Most athletes I train range in age from 13-18, but I also have others at the college level, and even Masters. Although I love to train athletes of all ages I think the best time to start preparing for the throws is in junior high school. At this age we must educate our youth and start building athleticism. Body awareness and learning how their bodies work and move in motion are by far the most important factors. Fitness testing must also be an integral part of a successful training program. Athletes need to learn the importance of challenging themselves through a variety of different tests that must be preformed on a regular basis.
Examples: Standing Long Jump; Standing Vertical Jump; Standing Triple Jump; Standing 3 & 5 Hop; 30m sprint forward/backward; Medicine Ball throws; Underhand forward; Overhead backward; 2 hand chest. How can we expect young athletes to throw heavy implements when they do not even know what their bodies are capable of achieving? Once some type of athleticism is mastered, technique can now be introduced and worked into the program.

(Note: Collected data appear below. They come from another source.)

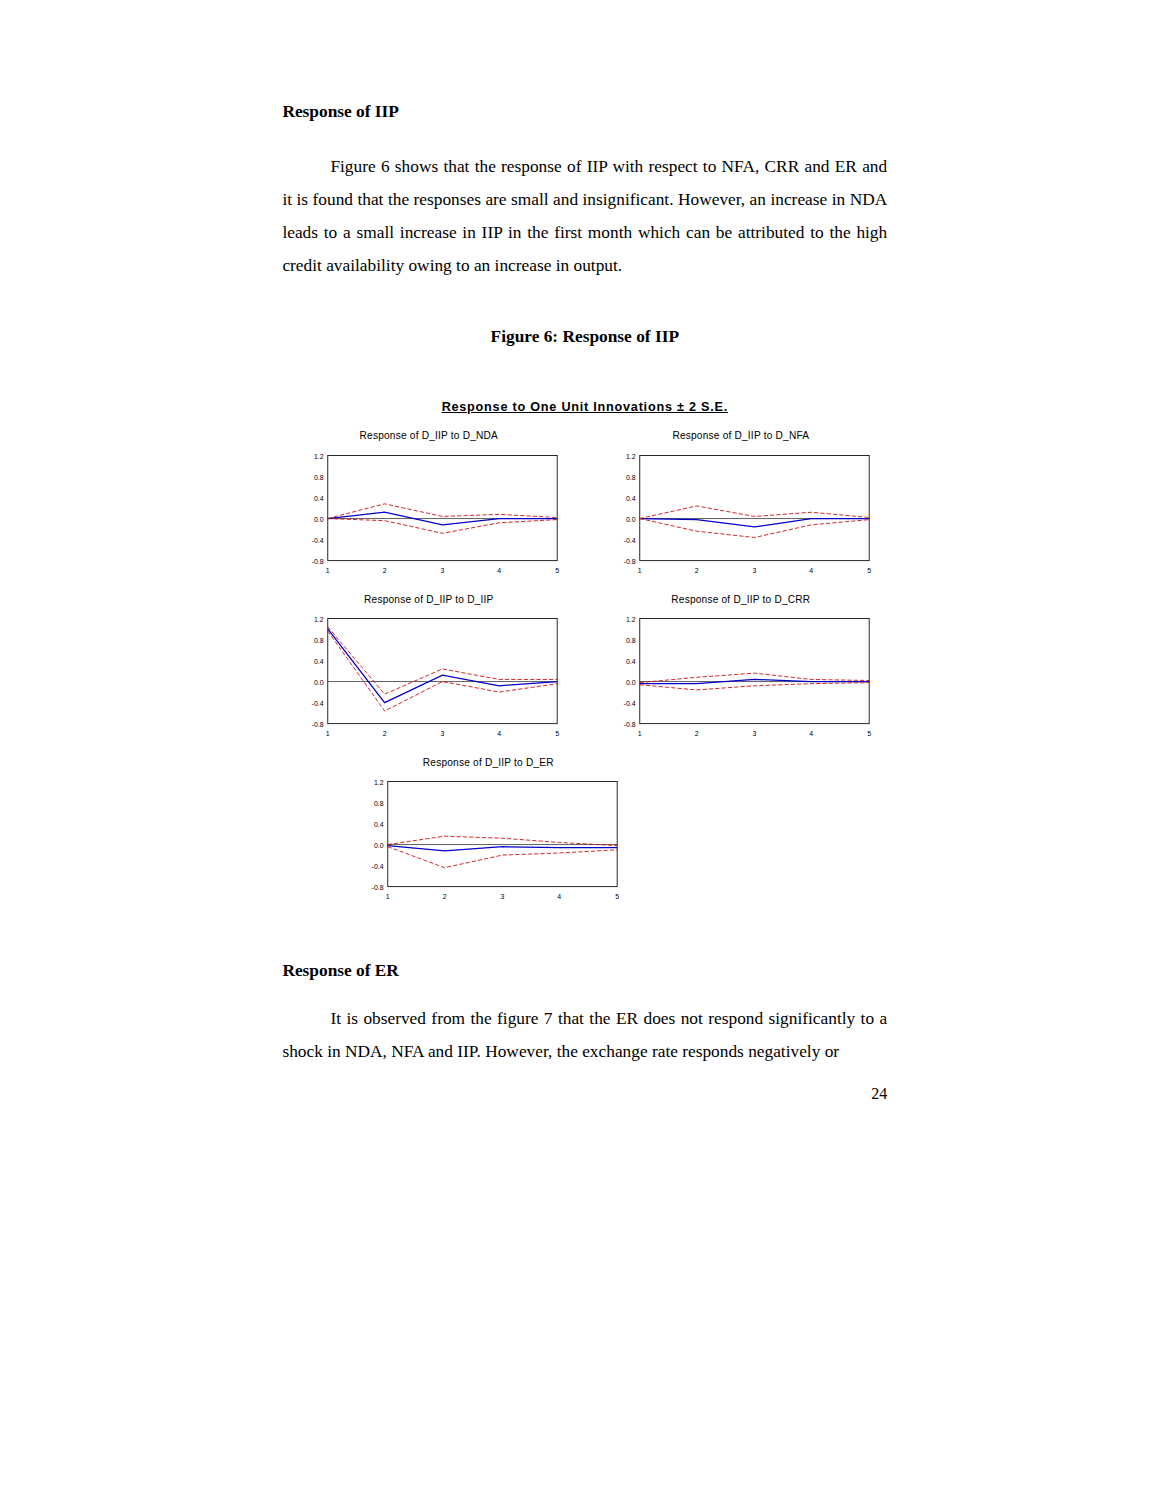Response of IIP
Figure 6 shows that the response of IIP with respect to NFA, CRR and ER and it is found that the responses are small and insignificant. However, an increase in NDA leads to a small increase in IIP in the first month which can be attributed to the high credit availability owing to an increase in output.
Figure 6: Response of IIP
Response to One Unit Innovations ± 2 S.E.
Response of D_IIP to D_NDA
1.2 0.8 0.4 0.0 -0.4 -0.8 1 2 3 4 5
Response of D_IIP to D_NFA
1.2 0.8 0.4 0.0 -0.4 -0.8 1 2 3 4 5
Response of D_IIP to D_IIP
1.2 0.8 0.4 0.0 -0.4 -0.8 1 2 3 4 5
Response of D_IIP to D_CRR
1.2 0.8 0.4 0.0 -0.4 -0.8 1 2 3 4 5
Response of D_IIP to D_ER
1.2 0.8 0.4 0.0 -0.4 -0.8 1 2 3 4 5
Response of ER
It is observed from the figure 7 that the ER does not respond significantly to a shock in NDA, NFA and IIP. However, the exchange rate responds negatively or
24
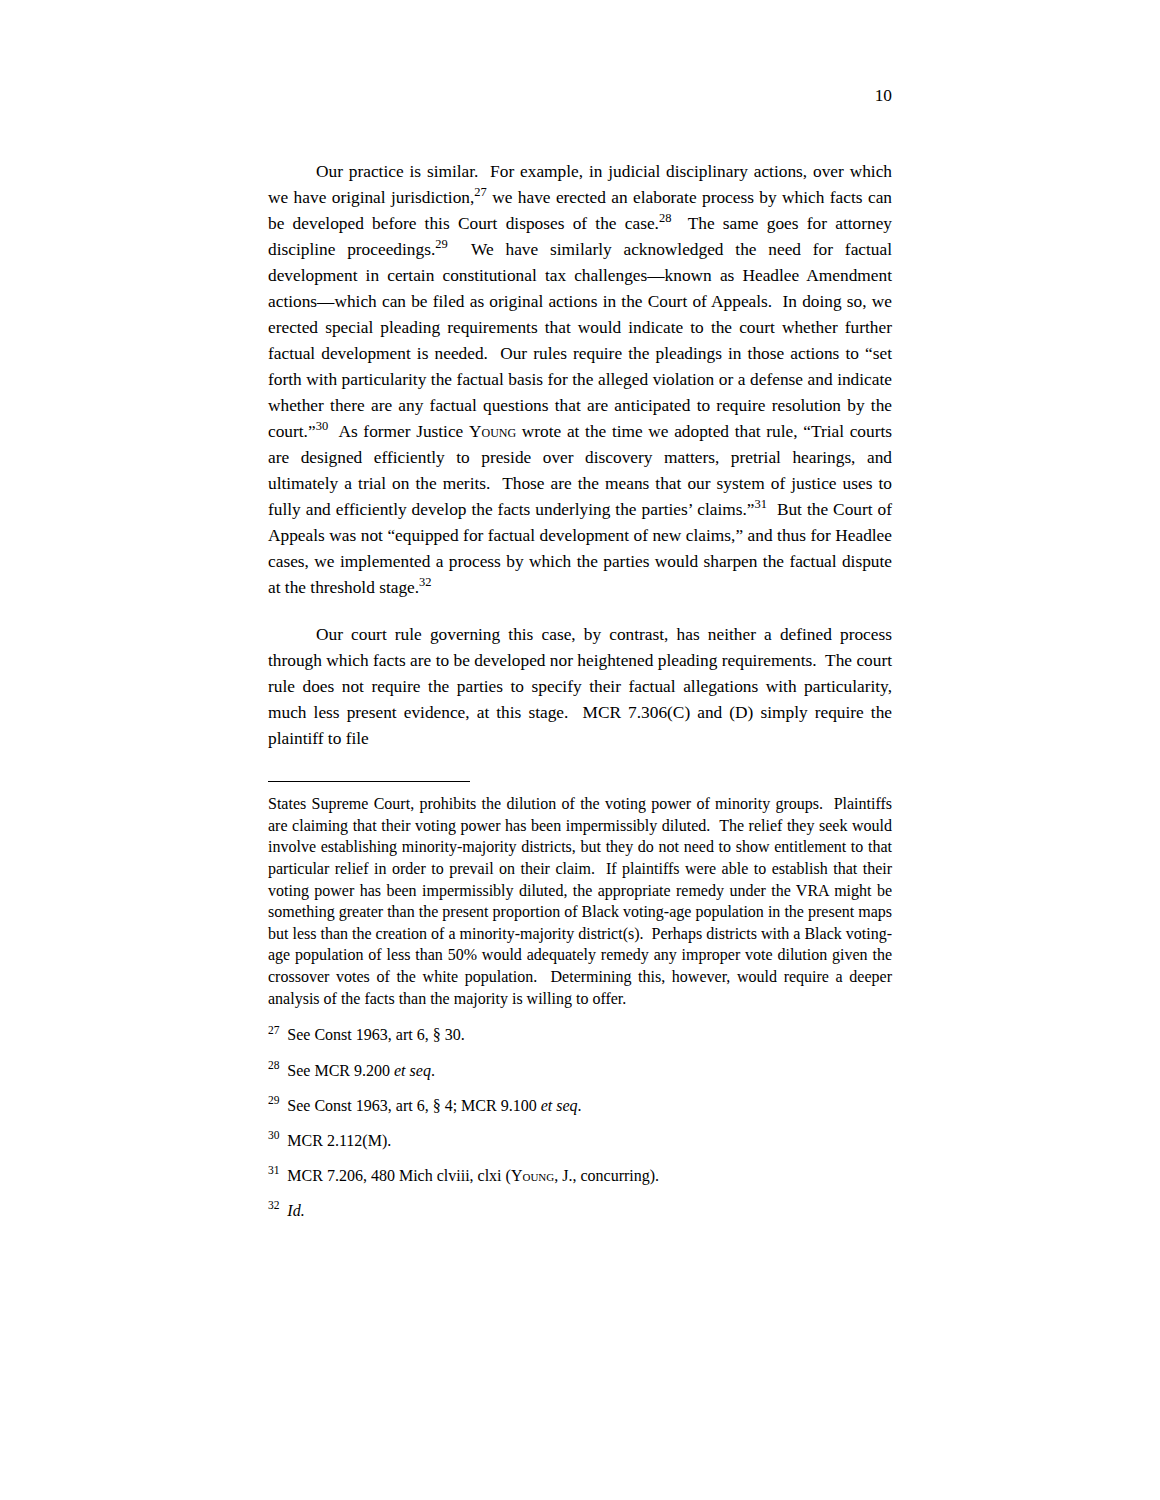10
Our practice is similar. For example, in judicial disciplinary actions, over which we have original jurisdiction,27 we have erected an elaborate process by which facts can be developed before this Court disposes of the case.28 The same goes for attorney discipline proceedings.29 We have similarly acknowledged the need for factual development in certain constitutional tax challenges—known as Headlee Amendment actions—which can be filed as original actions in the Court of Appeals. In doing so, we erected special pleading requirements that would indicate to the court whether further factual development is needed. Our rules require the pleadings in those actions to “set forth with particularity the factual basis for the alleged violation or a defense and indicate whether there are any factual questions that are anticipated to require resolution by the court.”30 As former Justice Young wrote at the time we adopted that rule, “Trial courts are designed efficiently to preside over discovery matters, pretrial hearings, and ultimately a trial on the merits. Those are the means that our system of justice uses to fully and efficiently develop the facts underlying the parties’ claims.”31 But the Court of Appeals was not “equipped for factual development of new claims,” and thus for Headlee cases, we implemented a process by which the parties would sharpen the factual dispute at the threshold stage.32
Our court rule governing this case, by contrast, has neither a defined process through which facts are to be developed nor heightened pleading requirements. The court rule does not require the parties to specify their factual allegations with particularity, much less present evidence, at this stage. MCR 7.306(C) and (D) simply require the plaintiff to file
States Supreme Court, prohibits the dilution of the voting power of minority groups. Plaintiffs are claiming that their voting power has been impermissibly diluted. The relief they seek would involve establishing minority-majority districts, but they do not need to show entitlement to that particular relief in order to prevail on their claim. If plaintiffs were able to establish that their voting power has been impermissibly diluted, the appropriate remedy under the VRA might be something greater than the present proportion of Black voting-age population in the present maps but less than the creation of a minority-majority district(s). Perhaps districts with a Black voting-age population of less than 50% would adequately remedy any improper vote dilution given the crossover votes of the white population. Determining this, however, would require a deeper analysis of the facts than the majority is willing to offer.
27 See Const 1963, art 6, § 30.
28 See MCR 9.200 et seq.
29 See Const 1963, art 6, § 4; MCR 9.100 et seq.
30 MCR 2.112(M).
31 MCR 7.206, 480 Mich clviii, clxi (Young, J., concurring).
32 Id.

The club does not receive any funding or sponsorships; however, I do charge a nominal membership fee. Club members are also responsible for their own entry fees and any travel/lodging expenses. Since the WLTC-NJ is sanctioned by USATF, all athletes must be USATF members.
The Future of Youth Throwing
I have been very fortunate in my life to have had so many extremely knowledgeable and caring coaches that helped mold me into the person I am today and now it’s my turn to give back what was thrust upon me. Thank you all.